High profile bear attacks appear in headlines across Montana nearly every hunting season. The last couple attack stories (and the gruesome photos that accompanied them) pushed me to reevaluate my bear defense strategy.
I hunt almost exclusively in grizzly country and a canister of bear spray hangs from my belt every time I take to the field. Montana Fish Wildlife and Parks touts bear spray as the most effective defense during a bear attack. I trust FWP biologists and the statistics that support them but an accident with a fresh can of bear mace left me more unsettled.
A couple years ago I worked late one evening during hunting season and my 60 pound Siberian Husky greeted me at the front door with an orange smile. She discovered my hunting pack while I was away and managed to open the zipper. The texture of my neoprene bear spray holster must have been appealing because she chewed through the can and the pressurized contents sprayed throughout my small home.

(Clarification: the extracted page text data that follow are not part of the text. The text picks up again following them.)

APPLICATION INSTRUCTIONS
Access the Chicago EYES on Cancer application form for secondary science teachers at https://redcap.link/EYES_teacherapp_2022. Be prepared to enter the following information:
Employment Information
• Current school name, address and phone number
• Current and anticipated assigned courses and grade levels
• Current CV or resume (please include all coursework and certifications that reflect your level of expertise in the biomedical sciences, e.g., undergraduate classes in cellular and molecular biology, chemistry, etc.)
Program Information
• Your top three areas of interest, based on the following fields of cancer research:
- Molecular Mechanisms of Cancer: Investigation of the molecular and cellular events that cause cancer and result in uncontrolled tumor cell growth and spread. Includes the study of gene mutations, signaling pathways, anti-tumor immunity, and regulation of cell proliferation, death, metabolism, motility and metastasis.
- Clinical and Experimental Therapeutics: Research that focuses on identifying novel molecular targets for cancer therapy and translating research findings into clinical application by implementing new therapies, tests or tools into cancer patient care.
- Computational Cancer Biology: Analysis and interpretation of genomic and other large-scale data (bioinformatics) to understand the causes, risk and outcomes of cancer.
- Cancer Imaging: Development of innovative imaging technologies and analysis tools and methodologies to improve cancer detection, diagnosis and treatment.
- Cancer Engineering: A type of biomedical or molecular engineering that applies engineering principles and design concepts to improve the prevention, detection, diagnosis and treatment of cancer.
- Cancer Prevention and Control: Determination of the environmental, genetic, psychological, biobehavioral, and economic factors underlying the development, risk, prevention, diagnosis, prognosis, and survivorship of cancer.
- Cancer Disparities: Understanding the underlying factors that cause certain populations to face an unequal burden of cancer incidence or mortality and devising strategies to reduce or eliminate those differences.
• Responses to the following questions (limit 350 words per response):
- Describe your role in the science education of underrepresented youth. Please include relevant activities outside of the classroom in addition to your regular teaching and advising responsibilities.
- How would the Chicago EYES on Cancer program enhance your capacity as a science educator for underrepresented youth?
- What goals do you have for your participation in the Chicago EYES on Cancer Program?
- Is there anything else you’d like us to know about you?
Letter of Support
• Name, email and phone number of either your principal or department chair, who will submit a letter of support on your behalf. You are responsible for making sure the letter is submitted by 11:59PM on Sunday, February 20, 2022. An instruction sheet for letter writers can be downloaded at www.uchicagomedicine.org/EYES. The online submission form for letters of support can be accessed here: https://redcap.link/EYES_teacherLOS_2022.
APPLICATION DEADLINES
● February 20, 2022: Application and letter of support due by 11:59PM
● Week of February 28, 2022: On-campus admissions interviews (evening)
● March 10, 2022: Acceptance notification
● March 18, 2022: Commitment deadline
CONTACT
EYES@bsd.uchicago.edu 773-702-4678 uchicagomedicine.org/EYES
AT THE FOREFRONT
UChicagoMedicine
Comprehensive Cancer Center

I couldn’t stand to be in the house for several hours while the contaminated air cleared through open windows but my pup didn’t seem to mind.
I still utilize spray as my primary bear defense but in the back of my head I question how effective it can be on a 500 pound apex predator if it can’t dampen my husky’s sunny disposition. I’ve been shopping for large caliber revolvers ever since.
This week Montana Untamed reported the hunters involved in the grizzly attack over opening weekend equipped themselves with spray and a sidearm. The man who was mauled first grabbed his bear spray but in the quickly unfolding attack he dropped the canister and pulled his pistol.
The bear swatted the man’s arm before he could get a shot off. Fortunately he was hunting with a partner who deployed his own canister of bear spray and ended the attack.
Though anecdotal stories like this keep the bear spray on my belt. However I think I’ll keep shopping for a .44 magnum or other bear worthy handguns because there’s always room for a backup and another firearm in the safe.